EXERCICES À RÉALISER —
a. D'après le texte sur l'impression 3D en chirurgie, quels types de prothèses personnalisées la modélisation 3D permet-elle de produire ?
b. Poursuivez le texte sur l'impression 3D en chirurgie à partir de sa dernière phrase.

Les applications en médecine humaine et vétérinaire sont déjà nombreuses et comprennent la planification des chirurgies crâniofaciale, maxillofaciale (Fig. 2a et 2b), pelvienne, spinale, neurologique, cardiovasculaires et viscérale 1.
Figure 2a – Impression 3D d’un crâne en prévision d’une maxillectomie partielle pour retirer un chondrosarcome nasal. Le trait noir correspond au geste chirurgical prévu.
Figure 2b – Scanner de contrôle du résultat final qui correspond fidèlement à ce qui avait été planifié.
La modélisation 3D permet d’affiner significativement le diagnostic et le traitement des pathologies grâce à une planification préopératoire plus précise 4, 5. Des prothèses faciales ou orthopédiques personnalisées peuvent être produites de la sorte.
Des prothèses bioniques ont ainsi été créées pour permettre le retour à la locomotion de certains animaux ou pour combler un site d’ablation tumorale importante comme une maxillectomie. De la sorte, des becs, membres ou mâchoires artificiels ont pu être imprimés et implantés.
L’impression 3D est particulièrement intéressante dans la gestion des cas de fractures complexes (dont les fractures vertébrales et luxations atlanto-axiales) et de déviation angulaire des membres. La radiographie et l’imagerie en coupe montrent des limites dans la gestion de ces cas notamment lors de déviations angulaires ou en torsion 4.
La création du modèle 3D permet une planification plus précise du plan opératoire (Fig. 3) 5.
Figure 3 – Impression 3D d’un radius/ulna et planification préopératoire d’une chirurgie correctrice de radius curvus à l’aide d’un fixateur externe d’illizarov.

ENTRÉES PRÉSENTÉES —

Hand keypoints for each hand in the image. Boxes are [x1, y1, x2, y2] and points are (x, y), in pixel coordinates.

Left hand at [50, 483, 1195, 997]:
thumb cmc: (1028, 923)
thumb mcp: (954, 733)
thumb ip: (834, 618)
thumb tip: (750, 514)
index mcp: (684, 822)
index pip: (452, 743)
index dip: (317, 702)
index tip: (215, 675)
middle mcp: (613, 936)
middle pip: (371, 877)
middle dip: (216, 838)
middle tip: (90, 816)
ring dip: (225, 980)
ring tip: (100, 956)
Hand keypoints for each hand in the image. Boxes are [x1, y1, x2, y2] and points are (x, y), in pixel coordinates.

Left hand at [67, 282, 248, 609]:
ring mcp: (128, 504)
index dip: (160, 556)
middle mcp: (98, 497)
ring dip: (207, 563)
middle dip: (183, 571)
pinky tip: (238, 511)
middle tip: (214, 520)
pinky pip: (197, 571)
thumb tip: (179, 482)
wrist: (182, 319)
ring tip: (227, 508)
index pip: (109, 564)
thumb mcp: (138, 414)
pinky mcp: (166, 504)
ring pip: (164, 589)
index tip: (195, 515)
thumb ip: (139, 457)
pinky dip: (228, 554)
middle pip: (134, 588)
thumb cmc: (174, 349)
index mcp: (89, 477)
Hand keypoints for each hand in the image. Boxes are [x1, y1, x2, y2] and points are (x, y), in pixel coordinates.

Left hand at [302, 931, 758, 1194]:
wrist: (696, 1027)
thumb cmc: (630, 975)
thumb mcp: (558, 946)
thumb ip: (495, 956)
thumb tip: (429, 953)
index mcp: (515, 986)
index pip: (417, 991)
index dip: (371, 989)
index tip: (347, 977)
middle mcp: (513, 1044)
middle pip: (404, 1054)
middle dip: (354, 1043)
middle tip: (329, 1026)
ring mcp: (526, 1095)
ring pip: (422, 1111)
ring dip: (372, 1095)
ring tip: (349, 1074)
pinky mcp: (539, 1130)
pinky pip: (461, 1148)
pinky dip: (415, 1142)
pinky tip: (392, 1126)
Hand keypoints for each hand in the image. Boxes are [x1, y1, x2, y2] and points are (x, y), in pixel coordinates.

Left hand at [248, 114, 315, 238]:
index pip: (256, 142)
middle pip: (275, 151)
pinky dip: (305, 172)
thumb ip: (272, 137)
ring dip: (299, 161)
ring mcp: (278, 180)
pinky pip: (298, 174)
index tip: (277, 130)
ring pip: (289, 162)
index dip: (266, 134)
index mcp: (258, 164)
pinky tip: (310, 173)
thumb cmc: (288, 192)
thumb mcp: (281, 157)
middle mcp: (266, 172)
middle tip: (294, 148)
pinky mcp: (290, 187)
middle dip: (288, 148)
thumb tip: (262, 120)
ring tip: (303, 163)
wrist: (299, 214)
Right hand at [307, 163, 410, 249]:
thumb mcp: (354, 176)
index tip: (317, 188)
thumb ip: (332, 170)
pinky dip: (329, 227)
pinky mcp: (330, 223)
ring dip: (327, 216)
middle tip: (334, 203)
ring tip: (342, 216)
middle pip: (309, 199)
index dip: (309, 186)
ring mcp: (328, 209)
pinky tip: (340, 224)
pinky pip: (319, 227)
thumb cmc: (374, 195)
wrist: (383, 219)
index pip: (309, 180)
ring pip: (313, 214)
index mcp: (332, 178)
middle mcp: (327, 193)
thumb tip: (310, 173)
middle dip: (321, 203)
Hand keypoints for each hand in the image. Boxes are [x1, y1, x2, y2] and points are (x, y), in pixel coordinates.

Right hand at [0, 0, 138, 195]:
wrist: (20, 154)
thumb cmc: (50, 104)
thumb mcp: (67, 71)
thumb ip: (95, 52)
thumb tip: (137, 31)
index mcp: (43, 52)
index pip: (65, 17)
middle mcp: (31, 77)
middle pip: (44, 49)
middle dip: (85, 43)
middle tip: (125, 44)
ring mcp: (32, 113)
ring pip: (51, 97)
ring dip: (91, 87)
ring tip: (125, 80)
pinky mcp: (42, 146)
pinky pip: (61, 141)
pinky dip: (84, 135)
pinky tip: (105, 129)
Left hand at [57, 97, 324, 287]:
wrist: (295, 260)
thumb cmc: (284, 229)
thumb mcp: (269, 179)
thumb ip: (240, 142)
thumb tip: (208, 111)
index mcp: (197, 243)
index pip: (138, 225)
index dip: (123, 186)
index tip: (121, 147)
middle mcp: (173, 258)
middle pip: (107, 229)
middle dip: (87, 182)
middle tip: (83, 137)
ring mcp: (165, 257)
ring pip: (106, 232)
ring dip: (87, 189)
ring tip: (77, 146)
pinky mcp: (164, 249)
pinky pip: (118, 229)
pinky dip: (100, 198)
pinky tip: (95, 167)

RÉSULTATS PAR EXERCICE —
a. Des prothèses faciales ou orthopédiques.

b.
Les déformations peuvent être directement mesurées sur le modèle et les plaques orthopédiques peuvent être modelées à l’avance sur l’os ainsi obtenu 2. On peut imprimer le côté lésé mais aussi le côté sain pour l’utiliser comme référence en peropératoire après stérilisation du modèle (par exemple lors de fractures complexes du bassin, Fig. 4) 2.
Les chirurgiens peuvent s’entraîner à l’avance sur le modèle obtenu et ainsi anticiper d’éventuelles complications et être plus à l’aise et plus rapides en situation réelle. Des masques faciaux peuvent être imprimés pour faciliter la cicatrisation osseuse lorsqu’une intervention n’est pas possible (ex. : fractures du crâne).
La bio-impression, c’est-à-dire l’impression de cellules vivantes et de tissus, est un domaine de recherche en pleine expansion 1.
Avantages et inconvénients de la technique
Les avantages associés à cette technique sont nombreux.
Elle permet de diminuer le temps opératoire, les complications postopératoires (notamment le risque infectieux), la morbidité, la mortalité et le coût de l’utilisation du bloc opératoire 1, 2, 4. Selon la composition du modèle, celui-ci peut être stérilisé afin d’être utilisé en peropératoire (Fig. 4).
Figure 4 – utilisation peropératoire du modèle 3D du côté sain du bassin pour modeler la plaque sur une fracture complexe.
La création du modèle 3D de l’animal permet une meilleure communication avec les propriétaires qui comprennent dès lors mieux la complexité ainsi que les tenants et aboutissants de la chirurgie 1, 4.
Parmi les limitations liées à cette technique, on retiendra entre autres le coût du matériel, la limite du volume imprimable (propre à chaque type d’imprimante), et le temps d’impression 1, 2.
L’imprimante coûte environ 300 euros pour les premiers prix, 2 000 euros pour une imprimante de moyenne gamme (Fig. 5).
Figure 5 – exemple d’imprimante 3D disponible sur le marché.
S’agissant d’un produit récent, le coût de la maintenance de ces appareils n’est pas encore connu 1.
Les contraintes liées aux tissus mous ne peuvent pas être identifiées par cette technique 4.
Le temps d’impression de plusieurs heures réserve cette technique aux chirurgies planifiées à l’avance 2. Elle est impossible pour les cas urgents.
Les modèles utilisés pour l’entraînement des chirurgies présentent un coût non négligeable (2 000 – 3 000 US$/modèle) 3.
De plus, ils ne permettent pas de représenter fidèlement la texture des tissus 3.
En définitive, l’impression tridimensionnelle est un domaine prometteur en pleine expansion qui deviendra bientôt incontournable dans la gestion de cas complexes et dans la formation des vétérinaires.